HOW TO COMPLETE THIS TASK:
The answer should hold only the lines from the beginning of the material through the one with "consentes à mon", reproduced exactly and without pictures.
# # #
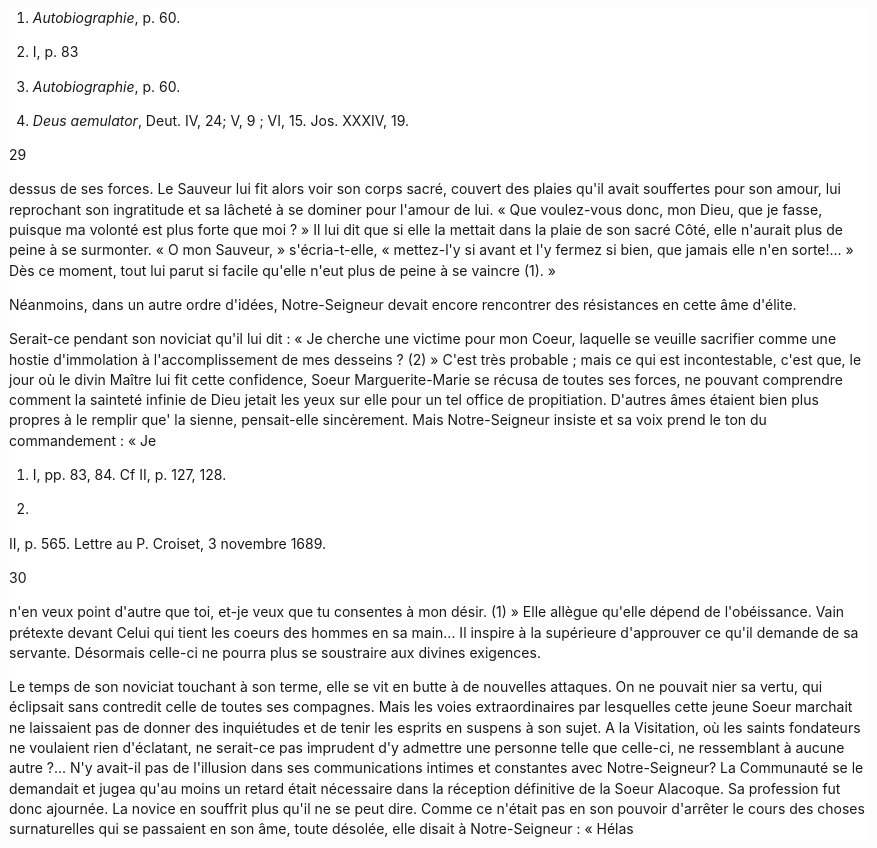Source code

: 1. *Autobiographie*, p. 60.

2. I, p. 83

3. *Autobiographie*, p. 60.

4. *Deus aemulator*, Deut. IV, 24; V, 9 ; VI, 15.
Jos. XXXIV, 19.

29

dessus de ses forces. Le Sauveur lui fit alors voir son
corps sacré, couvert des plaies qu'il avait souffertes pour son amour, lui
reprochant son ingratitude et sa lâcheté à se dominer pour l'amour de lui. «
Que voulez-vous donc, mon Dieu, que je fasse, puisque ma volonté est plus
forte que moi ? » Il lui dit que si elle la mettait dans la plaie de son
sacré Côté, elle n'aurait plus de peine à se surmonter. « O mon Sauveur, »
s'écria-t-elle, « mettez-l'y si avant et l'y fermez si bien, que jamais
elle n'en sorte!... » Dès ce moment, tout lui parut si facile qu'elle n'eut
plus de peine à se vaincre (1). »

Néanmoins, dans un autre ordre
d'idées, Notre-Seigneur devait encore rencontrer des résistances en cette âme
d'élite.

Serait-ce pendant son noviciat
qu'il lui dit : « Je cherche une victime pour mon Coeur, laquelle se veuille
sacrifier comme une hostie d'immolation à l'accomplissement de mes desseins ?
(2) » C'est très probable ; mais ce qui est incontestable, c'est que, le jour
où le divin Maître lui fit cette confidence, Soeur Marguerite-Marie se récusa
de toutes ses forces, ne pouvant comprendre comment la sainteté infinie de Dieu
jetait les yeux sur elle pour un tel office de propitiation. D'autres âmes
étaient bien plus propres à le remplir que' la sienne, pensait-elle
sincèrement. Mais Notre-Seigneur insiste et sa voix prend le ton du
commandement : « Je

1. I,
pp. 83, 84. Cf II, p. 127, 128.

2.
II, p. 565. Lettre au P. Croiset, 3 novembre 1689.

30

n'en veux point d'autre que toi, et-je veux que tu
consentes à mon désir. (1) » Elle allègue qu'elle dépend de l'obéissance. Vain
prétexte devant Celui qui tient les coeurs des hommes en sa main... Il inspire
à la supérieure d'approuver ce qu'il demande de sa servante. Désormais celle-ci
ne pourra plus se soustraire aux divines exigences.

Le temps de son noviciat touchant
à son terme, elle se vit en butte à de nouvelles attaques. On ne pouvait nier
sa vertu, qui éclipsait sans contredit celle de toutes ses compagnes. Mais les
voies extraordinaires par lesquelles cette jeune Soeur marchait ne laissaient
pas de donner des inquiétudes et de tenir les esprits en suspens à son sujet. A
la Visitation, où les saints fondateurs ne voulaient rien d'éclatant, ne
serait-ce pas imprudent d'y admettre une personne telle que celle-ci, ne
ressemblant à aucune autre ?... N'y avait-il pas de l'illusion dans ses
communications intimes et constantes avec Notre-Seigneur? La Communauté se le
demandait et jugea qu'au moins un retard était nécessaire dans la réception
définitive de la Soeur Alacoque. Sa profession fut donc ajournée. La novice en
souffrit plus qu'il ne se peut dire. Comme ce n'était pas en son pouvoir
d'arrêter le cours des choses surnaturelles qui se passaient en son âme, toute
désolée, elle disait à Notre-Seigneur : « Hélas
# # #
EXERCISE RESPONSE:
Source code

: 1. *Autobiographie*, p. 60.

2. I, p. 83

3. *Autobiographie*, p. 60.

4. *Deus aemulator*, Deut. IV, 24; V, 9 ; VI, 15.
Jos. XXXIV, 19.

29

dessus de ses forces. Le Sauveur lui fit alors voir son
corps sacré, couvert des plaies qu'il avait souffertes pour son amour, lui
reprochant son ingratitude et sa lâcheté à se dominer pour l'amour de lui. «
Que voulez-vous donc, mon Dieu, que je fasse, puisque ma volonté est plus
forte que moi ? » Il lui dit que si elle la mettait dans la plaie de son
sacré Côté, elle n'aurait plus de peine à se surmonter. « O mon Sauveur, »
s'écria-t-elle, « mettez-l'y si avant et l'y fermez si bien, que jamais
elle n'en sorte!... » Dès ce moment, tout lui parut si facile qu'elle n'eut
plus de peine à se vaincre (1). »

Néanmoins, dans un autre ordre
d'idées, Notre-Seigneur devait encore rencontrer des résistances en cette âme
d'élite.

Serait-ce pendant son noviciat
qu'il lui dit : « Je cherche une victime pour mon Coeur, laquelle se veuille
sacrifier comme une hostie d'immolation à l'accomplissement de mes desseins ?
(2) » C'est très probable ; mais ce qui est incontestable, c'est que, le jour
où le divin Maître lui fit cette confidence, Soeur Marguerite-Marie se récusa
de toutes ses forces, ne pouvant comprendre comment la sainteté infinie de Dieu
jetait les yeux sur elle pour un tel office de propitiation. D'autres âmes
étaient bien plus propres à le remplir que' la sienne, pensait-elle
sincèrement. Mais Notre-Seigneur insiste et sa voix prend le ton du
commandement : « Je

1. I,
pp. 83, 84. Cf II, p. 127, 128.

2.
II, p. 565. Lettre au P. Croiset, 3 novembre 1689.

30

n'en veux point d'autre que toi, et-je veux que tu
consentes à mon désir. (1) » Elle allègue qu'elle dépend de l'obéissance. Vain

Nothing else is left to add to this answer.